**Work instructions**
From the line below that contains "Unfortunately, the relatively" to the line that contains "6. Future Directions", repeat every line exactly, both ends included, and nothing else.

*** Opening Supplied information ***

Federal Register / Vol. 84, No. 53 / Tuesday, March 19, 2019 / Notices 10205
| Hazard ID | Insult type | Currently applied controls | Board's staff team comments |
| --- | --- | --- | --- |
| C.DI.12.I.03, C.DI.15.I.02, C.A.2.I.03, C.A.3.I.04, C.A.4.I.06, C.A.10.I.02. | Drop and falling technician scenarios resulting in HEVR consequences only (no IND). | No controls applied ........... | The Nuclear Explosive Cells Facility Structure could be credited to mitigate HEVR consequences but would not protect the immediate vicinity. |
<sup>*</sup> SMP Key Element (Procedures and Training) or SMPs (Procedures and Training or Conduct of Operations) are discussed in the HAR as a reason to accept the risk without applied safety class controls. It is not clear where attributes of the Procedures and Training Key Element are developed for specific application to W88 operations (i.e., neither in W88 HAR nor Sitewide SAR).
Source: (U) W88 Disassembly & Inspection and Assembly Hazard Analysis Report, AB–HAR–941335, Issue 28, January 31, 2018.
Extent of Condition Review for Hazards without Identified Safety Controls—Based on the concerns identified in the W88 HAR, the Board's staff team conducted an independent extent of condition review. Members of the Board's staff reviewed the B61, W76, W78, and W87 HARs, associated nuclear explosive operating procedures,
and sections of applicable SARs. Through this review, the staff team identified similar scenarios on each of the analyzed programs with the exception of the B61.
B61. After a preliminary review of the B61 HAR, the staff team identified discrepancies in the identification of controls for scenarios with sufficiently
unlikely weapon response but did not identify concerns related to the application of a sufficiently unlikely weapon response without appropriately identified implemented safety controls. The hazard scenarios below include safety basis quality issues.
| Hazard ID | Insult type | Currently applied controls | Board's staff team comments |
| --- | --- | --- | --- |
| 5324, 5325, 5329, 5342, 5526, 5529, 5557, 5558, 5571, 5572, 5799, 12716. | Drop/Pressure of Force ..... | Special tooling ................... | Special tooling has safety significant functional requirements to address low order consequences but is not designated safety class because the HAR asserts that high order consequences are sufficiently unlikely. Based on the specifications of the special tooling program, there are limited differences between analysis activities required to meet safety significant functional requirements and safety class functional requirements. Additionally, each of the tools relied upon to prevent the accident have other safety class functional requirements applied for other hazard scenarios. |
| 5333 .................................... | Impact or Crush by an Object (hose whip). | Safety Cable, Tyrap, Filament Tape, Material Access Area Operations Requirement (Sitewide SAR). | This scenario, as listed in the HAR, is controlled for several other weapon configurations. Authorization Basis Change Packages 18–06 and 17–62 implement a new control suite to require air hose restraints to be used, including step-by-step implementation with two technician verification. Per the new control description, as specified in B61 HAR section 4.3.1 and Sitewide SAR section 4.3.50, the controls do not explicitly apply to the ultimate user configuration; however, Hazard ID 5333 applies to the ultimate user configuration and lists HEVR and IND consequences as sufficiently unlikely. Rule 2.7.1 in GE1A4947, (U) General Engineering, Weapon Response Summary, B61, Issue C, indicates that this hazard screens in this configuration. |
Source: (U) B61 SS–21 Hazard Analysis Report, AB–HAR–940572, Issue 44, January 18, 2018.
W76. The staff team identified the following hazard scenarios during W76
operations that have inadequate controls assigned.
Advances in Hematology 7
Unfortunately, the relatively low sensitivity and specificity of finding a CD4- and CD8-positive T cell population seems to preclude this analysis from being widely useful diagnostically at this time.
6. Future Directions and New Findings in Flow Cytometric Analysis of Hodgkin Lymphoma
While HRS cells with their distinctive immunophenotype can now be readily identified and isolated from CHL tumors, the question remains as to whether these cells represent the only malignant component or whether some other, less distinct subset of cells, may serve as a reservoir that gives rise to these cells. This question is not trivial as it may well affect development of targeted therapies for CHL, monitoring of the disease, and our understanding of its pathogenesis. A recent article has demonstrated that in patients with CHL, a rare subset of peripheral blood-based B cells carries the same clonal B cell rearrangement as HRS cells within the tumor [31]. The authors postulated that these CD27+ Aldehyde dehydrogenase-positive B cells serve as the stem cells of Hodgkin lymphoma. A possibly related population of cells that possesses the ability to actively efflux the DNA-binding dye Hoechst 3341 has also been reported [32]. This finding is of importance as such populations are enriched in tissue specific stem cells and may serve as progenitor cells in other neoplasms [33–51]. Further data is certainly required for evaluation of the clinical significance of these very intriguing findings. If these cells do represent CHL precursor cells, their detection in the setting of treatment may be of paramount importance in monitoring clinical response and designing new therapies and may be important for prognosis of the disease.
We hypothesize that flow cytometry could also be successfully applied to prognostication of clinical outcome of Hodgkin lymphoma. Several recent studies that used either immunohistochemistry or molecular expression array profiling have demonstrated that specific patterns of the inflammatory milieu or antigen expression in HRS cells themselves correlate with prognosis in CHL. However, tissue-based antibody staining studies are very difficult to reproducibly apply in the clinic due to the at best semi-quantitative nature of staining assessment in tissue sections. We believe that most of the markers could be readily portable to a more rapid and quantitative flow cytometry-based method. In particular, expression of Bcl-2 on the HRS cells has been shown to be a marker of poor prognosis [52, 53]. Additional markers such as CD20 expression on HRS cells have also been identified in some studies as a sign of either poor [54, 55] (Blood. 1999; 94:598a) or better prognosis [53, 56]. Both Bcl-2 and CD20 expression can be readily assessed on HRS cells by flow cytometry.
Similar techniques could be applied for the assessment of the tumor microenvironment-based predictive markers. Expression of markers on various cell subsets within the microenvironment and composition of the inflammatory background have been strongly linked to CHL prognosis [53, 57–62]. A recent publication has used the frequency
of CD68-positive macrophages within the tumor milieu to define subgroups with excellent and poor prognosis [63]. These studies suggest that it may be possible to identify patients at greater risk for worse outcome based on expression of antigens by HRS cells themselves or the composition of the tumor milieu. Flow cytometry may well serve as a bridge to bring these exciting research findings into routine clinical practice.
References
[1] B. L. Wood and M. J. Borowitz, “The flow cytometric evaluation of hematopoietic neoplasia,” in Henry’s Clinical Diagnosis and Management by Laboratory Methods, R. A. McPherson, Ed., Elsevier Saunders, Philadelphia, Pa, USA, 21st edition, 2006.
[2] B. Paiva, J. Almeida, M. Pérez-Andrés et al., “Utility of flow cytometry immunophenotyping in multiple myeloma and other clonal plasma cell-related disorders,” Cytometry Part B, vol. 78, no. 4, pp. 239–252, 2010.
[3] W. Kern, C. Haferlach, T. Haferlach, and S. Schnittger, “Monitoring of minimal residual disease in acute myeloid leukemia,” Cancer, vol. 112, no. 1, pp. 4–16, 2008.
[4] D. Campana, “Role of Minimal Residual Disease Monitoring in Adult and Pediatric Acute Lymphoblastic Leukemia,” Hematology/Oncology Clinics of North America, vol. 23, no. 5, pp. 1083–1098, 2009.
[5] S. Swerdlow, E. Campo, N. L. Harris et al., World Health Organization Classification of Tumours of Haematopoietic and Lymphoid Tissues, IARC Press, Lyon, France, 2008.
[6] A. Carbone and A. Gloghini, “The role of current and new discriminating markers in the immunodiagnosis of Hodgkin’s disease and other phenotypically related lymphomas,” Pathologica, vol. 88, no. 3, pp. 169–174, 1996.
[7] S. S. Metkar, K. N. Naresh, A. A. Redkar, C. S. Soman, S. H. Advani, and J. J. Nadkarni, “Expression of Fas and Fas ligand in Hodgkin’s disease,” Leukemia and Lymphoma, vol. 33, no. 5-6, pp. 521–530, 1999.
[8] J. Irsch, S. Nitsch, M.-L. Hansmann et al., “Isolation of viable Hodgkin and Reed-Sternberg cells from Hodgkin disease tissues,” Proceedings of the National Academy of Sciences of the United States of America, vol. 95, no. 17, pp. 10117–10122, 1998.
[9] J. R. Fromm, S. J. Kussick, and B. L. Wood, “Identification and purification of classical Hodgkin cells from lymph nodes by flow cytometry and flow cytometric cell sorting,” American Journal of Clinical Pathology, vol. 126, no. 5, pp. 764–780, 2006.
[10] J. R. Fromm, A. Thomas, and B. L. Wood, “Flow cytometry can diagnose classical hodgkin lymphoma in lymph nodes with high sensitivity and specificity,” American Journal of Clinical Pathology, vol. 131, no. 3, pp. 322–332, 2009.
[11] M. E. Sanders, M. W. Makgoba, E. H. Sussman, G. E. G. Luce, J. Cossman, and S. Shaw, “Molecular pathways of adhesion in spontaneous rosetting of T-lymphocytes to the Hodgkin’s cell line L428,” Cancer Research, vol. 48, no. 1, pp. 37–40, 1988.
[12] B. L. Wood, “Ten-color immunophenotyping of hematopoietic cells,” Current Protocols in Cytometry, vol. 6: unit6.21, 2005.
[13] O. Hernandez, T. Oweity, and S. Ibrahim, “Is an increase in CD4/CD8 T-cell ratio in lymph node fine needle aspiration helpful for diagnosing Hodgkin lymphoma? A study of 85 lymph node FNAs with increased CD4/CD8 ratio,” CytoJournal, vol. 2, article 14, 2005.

*** Closing Supplied information ***

**Solution to this task**
Unfortunately, the relatively low sensitivity and specificity of finding a CD4- and CD8-positive T cell population seems to preclude this analysis from being widely useful diagnostically at this time.
6. Future Directions and New Findings in Flow Cytometric Analysis of Hodgkin Lymphoma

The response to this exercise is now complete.